First, understand what therapy is and isn’t – a chance to connect with a professional mental health provider who will not solve your problems but who will help you resolve (some of) those you cannot fix on your own. Because the possible combinations of clients and therapists, contrasting personalities, methods, and ideologies are endless, having a checklist of what your issues are and what you need help with will narrow your search when you start to actively look for a provider. These are some categories and questions you might want to think about:
1. Insurance (if applicable) – what kind of coverage do you have? If you won’t be able to afford therapy without behavioral health insurance, you need to find a provider (therapist) who will work with your insurance company. If insurance is not an option or necessity, what price range do you need to stay within?
2. What gender will you be most comfortable working with? 3. What therapeutic specialties would be most helpful in your situation? Are you dealing with trauma issues, PTSD, gender/sexuality issues, a mood disorder, depression, anxiety, grief, or some other disorder?
3. What mode of therapy do you need or want? There are many different options and models, some of which are better for certain diagnoses than others. (http://www.goodtherapy.org/types-of-therapy.html )
4. Where is the provider’s office? Is s/he accepting new clients? Does s/he have openings that fit your schedule? Can you see the person regularly?
5. Do you need your therapist to coordinate with your prescribing psychiatrist?
6. What is your stance of being labeled with a diagnosis?
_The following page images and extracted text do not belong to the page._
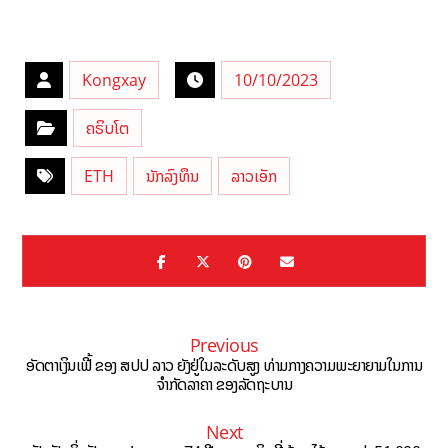
Kongxay
10/10/2023
ຄຣິບໂຕ
ETH
ນັກລົງທຶນ
ລາວເອັກ
Previous
ອັດຕາເງິນເຟີ້ ຂອງ ສປປ ລາວ ຍັງຢູ່ໃນລະດັບສູງ ທ່າມກາງຄວາມພະຍາຍາມໃນການ
ຈຳກັດລາຄາ ຂອງລັດຖະບານ
Next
Some people find a lot of comfort in a name to go with their symptoms because they realize that they are not the only ones who experience them while others react against being put in a diagnosis box.
When you have interviewed a therapist, check in with yourself to see how you feel afterward. Meeting with a new therapist a few times can be helpful in deciding whether you want to work with someone, but you do not have to go back to someone who left you feeling uneasy or unsettled. The person’s energy can do this as well as the energy in the office, the degree of clutter or serenity, etc.
Overall, compile a list of concerns and questions before you make your calls, and be realistic about what will work for you and what will not. We work best with therapists whom we can trust and those who are accepting, but the field is growing and not all therapists are equally competent. In addition, clarify what your goal in seeking treatment is and communicate that as you interview providers. Therapy can be a wonderful and even life-saving venture, so take your needs seriously and take the opportunity to grow.
* I have gone to gay and straight counselors and there was never a huge benefit in working with someone else who is also gay.
** If you are dealing with an eating disorder, a therapist’s body type might either subconsciously or overtly barge into the picture and influence your decision. Maybe this is not how things should work, but the way that eating disorders operate and affect our thought process is tricky to navigate. If you are overweight (an overeater, bulimic, a binge eater, or any combination thereof), seeing an overweight therapist might mean that he or she will not know how to deal with that issue effectively because it hits so close to home. Sure, therapists are supposed to be above all that, but they are human, too. On the other hand, if you are overweight and decide to see a therapist who has never battled with weight and the resulting body issues, you might have trouble relating because an academic specialty in eating disorders often does not create empathy to the depth it can with someone who knows what your specific struggle is like.